Work in teams of three or four people based on the number in the upper right hand corner of this page.
As a team, develop a set of grading criteria for each question. Assume that each was worth 10 points. Identify the components of a "perfect" answer and decide how many points each component was worth. Are there answer elements that you would consider above and beyond the call of duty? If so, identify them and say how you would evaluate them in assigning a grade.
As you grade these answers, develop a list of guidelines for exam takers. At the end, assign a grade (0-10) to each answer.
Submit your grading schemes and your graded exam answers.
Build a master list of guidelines for exam takers.
Why did I ask you to do this?
Criteria for grading Question 1: Does the answer have a logical form, with claim and evidence to support the claim? Is the answer relevant--that is, does it answer the question? What is the key point, for or against?
Criteria for grading Question 2: ...
Which question is easier to grade?
How can you support an answer? With examples, principles, analogies...
Issues in grading questions:
Which of these questions received the best grade on your criteria? Which answer do you think is best? (These aren't always the same...)
Issues in writing answers:
Other issues regarding the exam:
Work in teams of three or four people based on the number in the upper right hand corner of this page.
Which of these tasks do you think would be the easiest to implement in a computer program? The hardest? Which of these do you think would be most beneficial for mankind if a software system could do it? The least beneficial?
Would the kinds of user interfaces we build today be good enough for this system? If yes, why? If no, in what ways would we want to change the form and quality of the interface? Would we want to use a different design-and-implementation life cycle to engineer these systems than we use to design current software systems? Why or why not?
Submit your group's answers to the discussion questions.
We will clarify any questions that you run into during the exercise.
You are now reading stories in The Case of the Killer Robot that deal (ostensibly) with artificial intelligence. Our goal here is not to study AI in depth but rather to consider it as a creator of software systems: What are the implications for human-computer interaction? What are the implications for our professional responsibility?
A couple of years ago, AI of a sort reached the mass media when IBM's Deep Blue, a special-purpose chess playing computer, played two matches with world chess champion Garry Kasparov. Deep Blue won the second match and created a firestorm of questions about whether humans had been surpassed in the intellectual arena by a machine. What do you think?

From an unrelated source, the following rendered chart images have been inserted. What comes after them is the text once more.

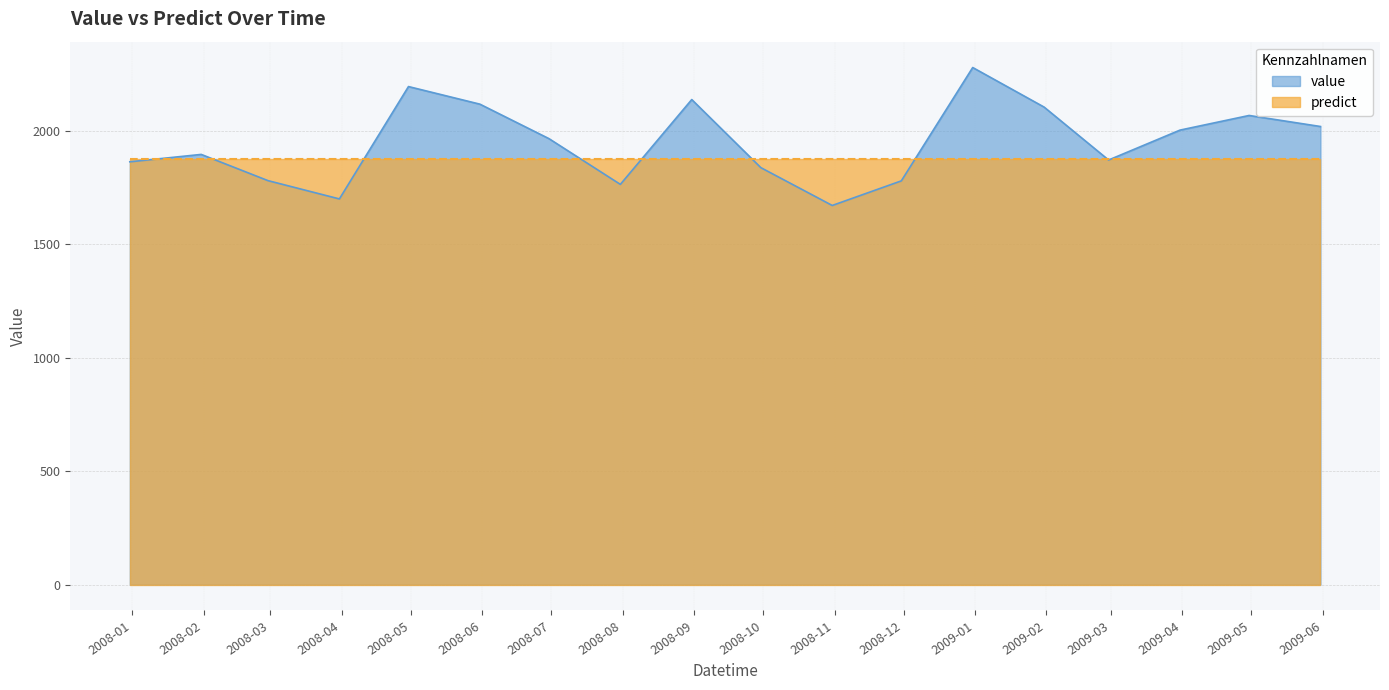

Which series has the largest range (max minus min)?

value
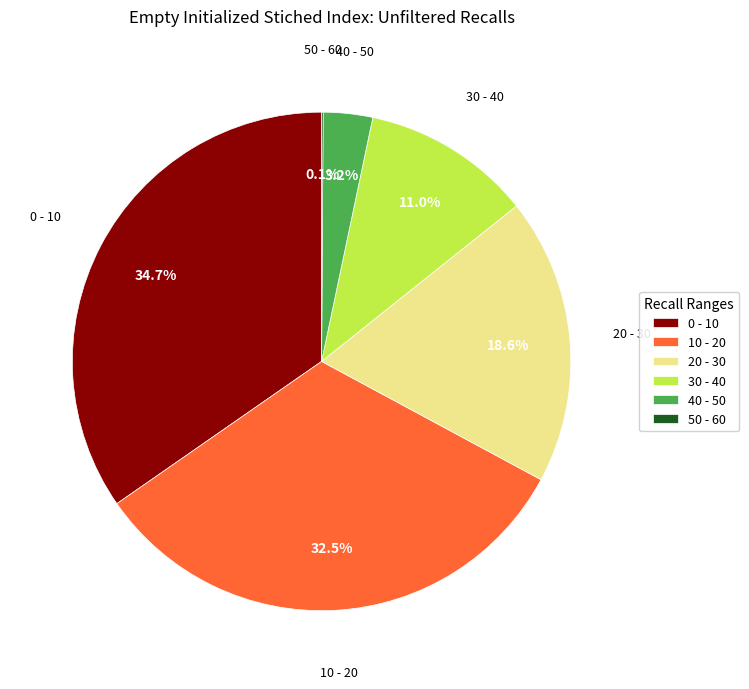

Which category has the biggest portion of the pie?

0 - 10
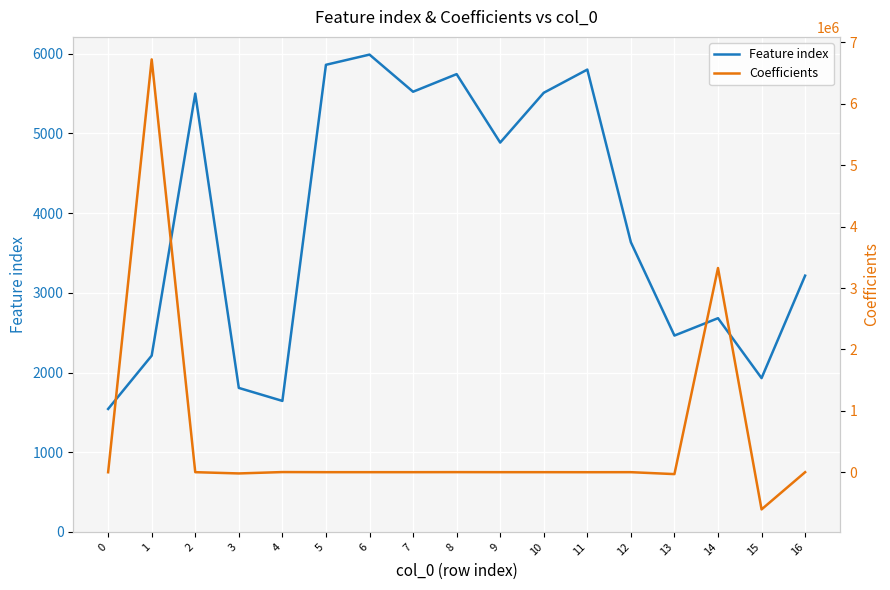

Rank the categories by Feature index value from highest to lowest.

6, 5, 11, 8, 7, 10, 2, 9, 12, 16, 14, 13, 1, 15, 3, 4, 0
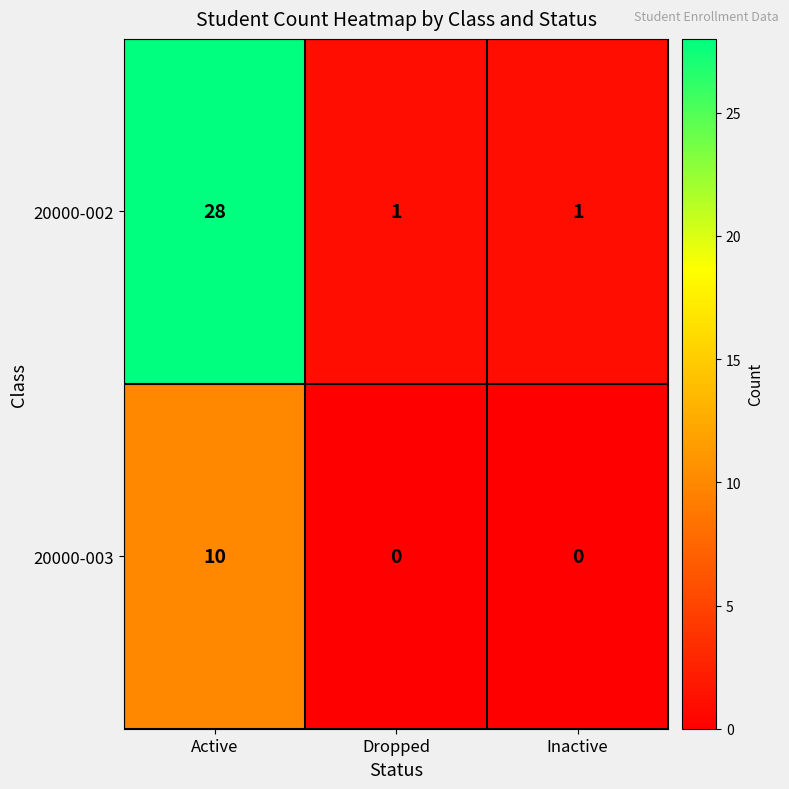

Which series has the widest spread of values?

20000-002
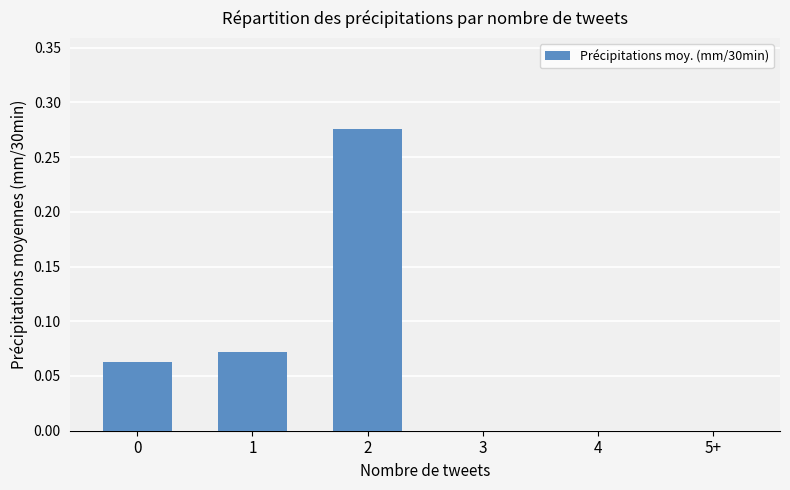

What is the sum of all values?

0.4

Defining AI is difficult, because we aren't sure what we mean by "intelligence" when we talk about humans, let alone machines. Marvin Minsky, one of the founders of AI, defines AI as "making computers do what humans are good at". Others say, "programming a computer to do something that, if done by a human, we would consider intelligent". (Notice the subtle difference in these definitions.) Finally, the most tongue-in-cheek definition I've ever seen is, "if we can do it, then it's not AI". Kind of tough to make progress as a researcher in a world with such a mindset.
Here is my favorite "technical" definition: AI is the study of the computations that make it possible to perceive, reason, and act in a complex environment.
How does AI differ from psychology? Philosophy? The rest of CS? It shares with all three questions of interest and methods for seeking answers to these questions. But it is different from each.
What kinds of problems does AI study? Given the breadth of definitions, you should not be surprised to find that the problems we study come from a wide spectrum. The items in the exercise today give a pretty good sampling. Studying formal systems such as mathematics and game playing was more dominant early on in AI, but now researchers tend to focus on more realistic tasks. (In many ways the formal tasks are too easy--because they are formally defined!)
What does an AI scientist do?
The key question I ask you to think about for this course is: How does AI affect the way we build interfaces and the kind of interfaces we build?
Keep in mind, too, that what AI seeks to do may seem magical today, but today's "common" software would have looked like to magic to people in 1955, 1965, 1975, 1985--maybe even 1995!